И неудивительно, что домой мы приезжаем позже всего, а утром спим, спим, дрыхнем упоительно, по-сурочьи, непробудно, до самого полудня, страдаем от жары, утыкаемся друг в друга, говорим долго и мучительно, вместе, вместе - до тех пор, пока мир не очищается - как будто вымыли стекла очков и вытерли насухо, до сверкливости, в три часа мы на Ярославском, хватаем билеты до Сергиева Посада, бегаем, путаемся, ждем, едем, в Посаде - недолго и блаженно, полтора часа - до Лавры, через часовню, где нам дают напиться, и пробороздив историю Древней Руси, и улыбаясь людям. В лавочке, где мы покупаем магнитики, продаются деревянные игрушки "мужик-медведь", которых я не видела с самого Суздаля. Лавра прекрасная. Дождь, ветер, босиком. Презреть платок. Смотреть, как голуби жмутся на расковырянных из-под поздних наслоений кусках первоначальной кладки; как стройный молодой священник идет быстрым шагом, укрывшись под черным зонтом со сломанной спицей; как паломники смешиваются с туристами. Пить из ладоней. В церкви служба - и мельком: "а где-то Олечка вот так же поет". Оказаться в фильме Звягинцева. Ненадолго. С обратной электрички сразу на Менделеевскую, в "Ист-буфете" нас уже ждут. Канцлер, Сильвестр с Инной и Меф. И (ки)тайская еда, и можно разгуляться во всю жадность. В этот раз я наваливаю на тарелку куда больше съедобных штук! горда собой, орудую палочками. Хряп-хряп, чавк. Конь в яблоках. Хитрец из люка. Беседа неторопливая, ни к чему не обязывающая. Хорошо. Наваливая в мисочку все возможное мороженое и поливая его всеми возможными поливками, чувствую себя Табаки. В фонтане плавают рыбки.

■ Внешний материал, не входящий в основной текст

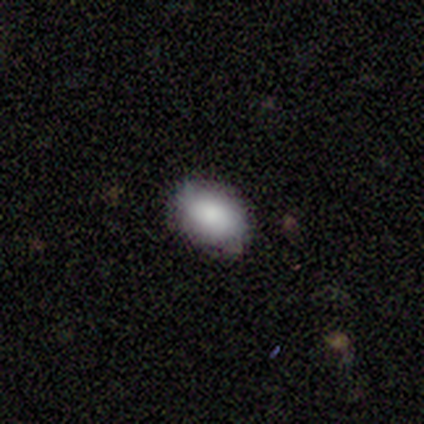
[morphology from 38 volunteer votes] A smooth galaxy with no disk features (79%) that is in between round and cigar-shaped (63%).

Vote fractions:
- Smooth or featured? smooth: 79% / featured or disk: 13% / star or artifact: 8%
- How rounded? in between: 63% / round: 27% / cigar-shaped: 10%
- Merging? none: 69% / minor disturbance: 20% / major disturbance: 11% / merger: 0%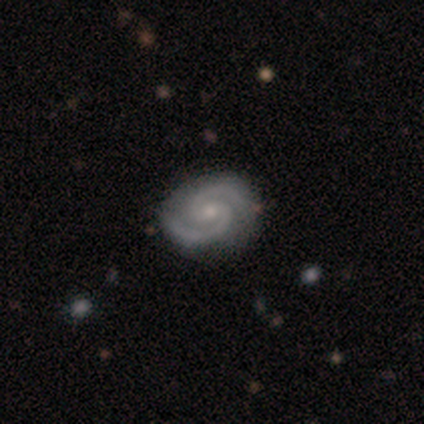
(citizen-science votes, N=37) featured or disk 92%, star or artifact 5%, smooth 3%. Down the decision tree: edge-on disk — no (100%); bar — weak (50%); spiral arms — yes (97%); spiral arm count — 2 (97%); spiral winding — medium (58%); bulge size — small (65%); merging — none (91%).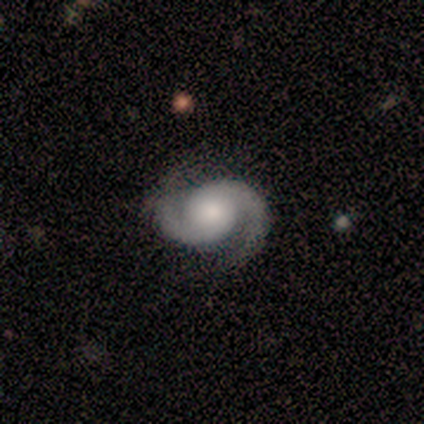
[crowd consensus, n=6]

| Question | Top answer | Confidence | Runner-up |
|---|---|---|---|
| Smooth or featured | featured or disk | 67% | smooth (17%) |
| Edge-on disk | no | 100% | — |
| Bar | no | 100% | — |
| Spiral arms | yes | 100% | — |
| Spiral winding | medium | 75% | tight (25%) |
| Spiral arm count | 2 | 100% | — |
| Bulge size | large | 50% | moderate (25%) |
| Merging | none | 60% | minor disturbance (20%) |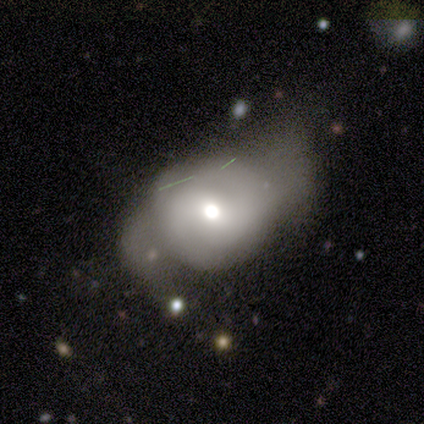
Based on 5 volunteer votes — Smooth or featured?
  - featured or disk: 60% *
  - smooth: 20%
  - star or artifact: 20%
Edge-on disk?
  - no: 100% *
  - yes: 0%
Bar?
  - no: 67% *
  - weak: 33%
  - strong: 0%
Spiral arms?
  - yes: 67% *
  - no: 33%
Spiral winding?
  - medium: 50% * (tied)
  - loose: 50% * (tied)
  - tight: 0%
Spiral arm count?
  - 2: 50% * (tied)
  - can't tell: 50% * (tied)
  - 1: 0%
  - 3: 0%
  - 4: 0%
  - more than 4: 0%
Bulge size?
  - moderate: 67% *
  - small: 33%
  - dominant: 0%
  - large: 0%
  - none: 0%
Merging?
  - none: 50% *
  - minor disturbance: 25%
  - major disturbance: 25%
  - merger: 0%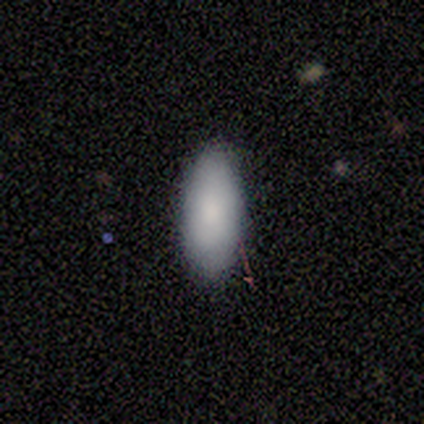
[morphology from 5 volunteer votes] Consensus on every question: smooth or featured — smooth (100%); how rounded — in between (100%); merging — none (100%).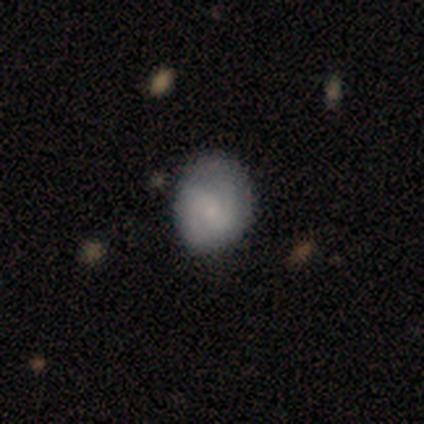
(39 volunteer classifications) A featured or disk galaxy (44%) with no bar (62%), 2 (79%) medium (50%) spiral arms (88%) and a small central bulge (50%).

Vote fractions:
- Smooth or featured? featured or disk: 44% / smooth: 38% / star or artifact: 18%
- Edge-on disk? no: 94% / yes: 6%
- Bar? no: 62% / weak: 31% / strong: 6%
- Spiral arms? yes: 88% / no: 12%
- Spiral winding? medium: 50% / tight: 43% / loose: 7%
- Spiral arm count? 2: 79% / 3: 7% / 4: 7% / can't tell: 7% / 1: 0% / more than 4: 0%
- Bulge size? small: 50% / moderate: 31% / dominant: 6% / large: 6% / none: 6%
- Merging? none: 78% / minor disturbance: 19% / major disturbance: 3% / merger: 0%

... Наше время в Москве подходит к концу. Этот отпуск странный. Все идет не по плану, я часто нервная. И сплю где попало, не высыпаясь, и обидчива, и кусаюсь. И не все запланированное удалось, и многих, кого хотелось увидеть, не увидела. И время нерезиновое почему-то. Шесть дней - вместилось многое - но не все - но мы вот даже успели поговорить с Маришей о всяком. О книгах и фильмах. На кухне. А сейчас я дописываю это и иду спать.
Огромное спасибо: Марише за чудеснейший приют; Хоке и Майвэ за отличную компанию; Лину с Махяк за добрые советы и гостеприимство; Канцлеру, Мефисте, Сильвестру и Герике за сегодняшние позитивные посиделки; извините, я разучаюсь писать и говорить, все сумбурно, я гораздо больше испытываю, чем выражаю.

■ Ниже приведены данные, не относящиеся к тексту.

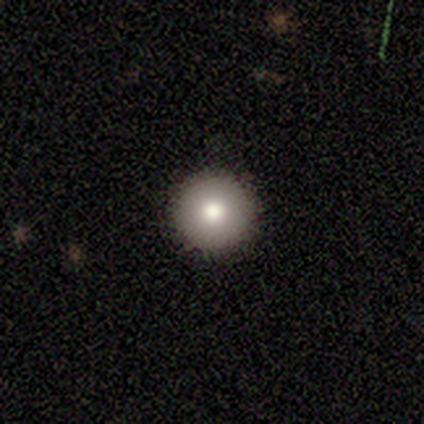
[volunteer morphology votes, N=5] Smooth or featured? 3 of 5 (60%) said smooth. How rounded? 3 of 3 (100%) said round. Merging? 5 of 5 (100%) said none.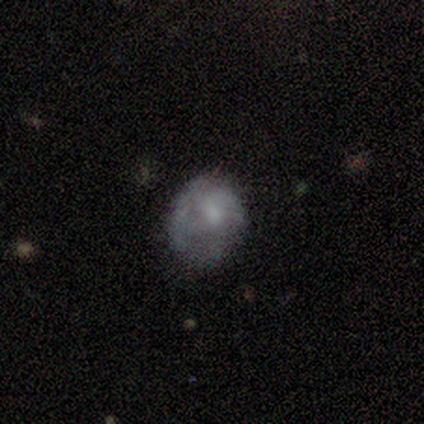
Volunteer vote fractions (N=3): smooth-or-featured: featured or disk: 67% | smooth: 33% | star or artifact: 0%
  disk-edge-on: no: 100% | yes: 0%
    bar: no: 100% | strong: 0% | weak: 0%
    has-spiral-arms: no: 100% | yes: 0%
    bulge-size: moderate: 50% (tied) | none: 50% (tied) | dominant: 0% | large: 0% | small: 0%
  merging: minor disturbance: 67% | major disturbance: 33% | none: 0% | merger: 0%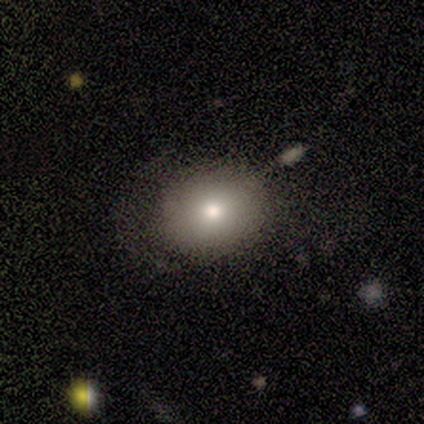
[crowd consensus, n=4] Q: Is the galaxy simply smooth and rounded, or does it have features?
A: smooth — 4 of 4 (100%).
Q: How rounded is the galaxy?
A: in between — 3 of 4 (75%).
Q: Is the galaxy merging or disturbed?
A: none — 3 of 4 (75%).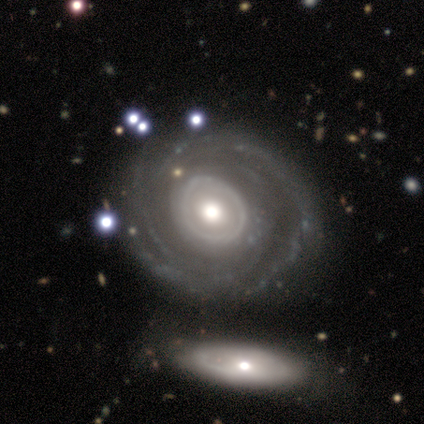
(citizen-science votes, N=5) smooth_or_featured: featured or disk (p=0.80) [alt: smooth p=0.20]
disk_edge_on: no (p=1.00)
bar: no (p=1.00)
has_spiral_arms: yes (p=1.00)
spiral_winding: tight (p=0.50) [alt: medium p=0.25]
spiral_arm_count: can't tell (p=0.75) [alt: 4 p=0.25]
bulge_size: moderate (p=0.75) [alt: large p=0.25]
merging: none (p=0.60) [alt: minor disturbance p=0.20]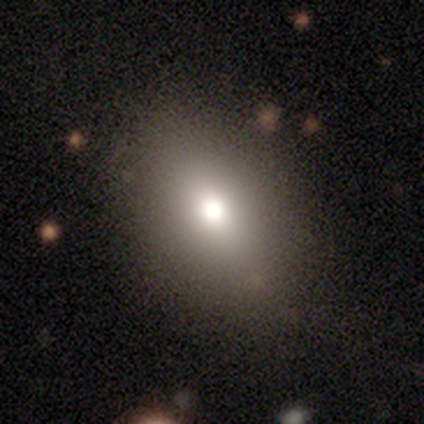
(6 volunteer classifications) Smooth or featured? smooth (100%)
How rounded? in between (83%)
Merging? none (67%)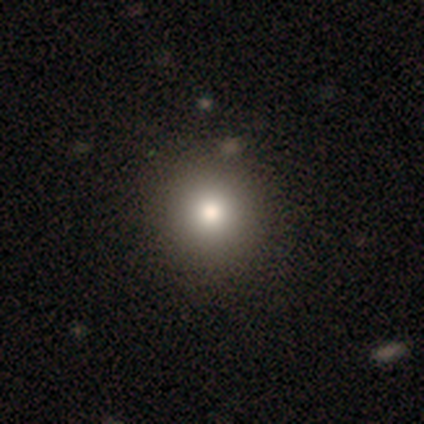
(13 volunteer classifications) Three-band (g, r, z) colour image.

Есть план: Одессе быть; возвращаемся через Москву.
Мы с Н.С. - одно. Благодарность внутри себя, признательность вот эта - диковинное ощущение, но хорошо. И вообще: хорошо.
Только без интернета несколько неуютно и нервно. Но полезно, наверное, поотвыкать от него, да?
Всех люблю. Времени не хватает. Вода - пальцы - песок - свет сквозь прозрачные солнечные часы - сделай меня прохладной тенью, Господи.
У Вайля (за точной цитатой не потянусь сейчас): путешествие/странствие выполняет по отношению к пространству ту же функцию, что текст по отношению к листу и речь по отношению ко времени: заполняет пустоту.
Сегодняшнее утро началось с попытки найти в рюкзаке бритву, наощупь. Ну что. Я ее нашла. Причем нашла очень качественно. Ценой подушечки безымянного пальца правой руки. Залила кровищей несколько салфеток, а себя и окружающее пространство - хлоргексидином. Немножечко послушала звон в ушах и пошла спать дальше.
Н.С. сделал завтрак, похожий на обед: салат из сопливых помидоров.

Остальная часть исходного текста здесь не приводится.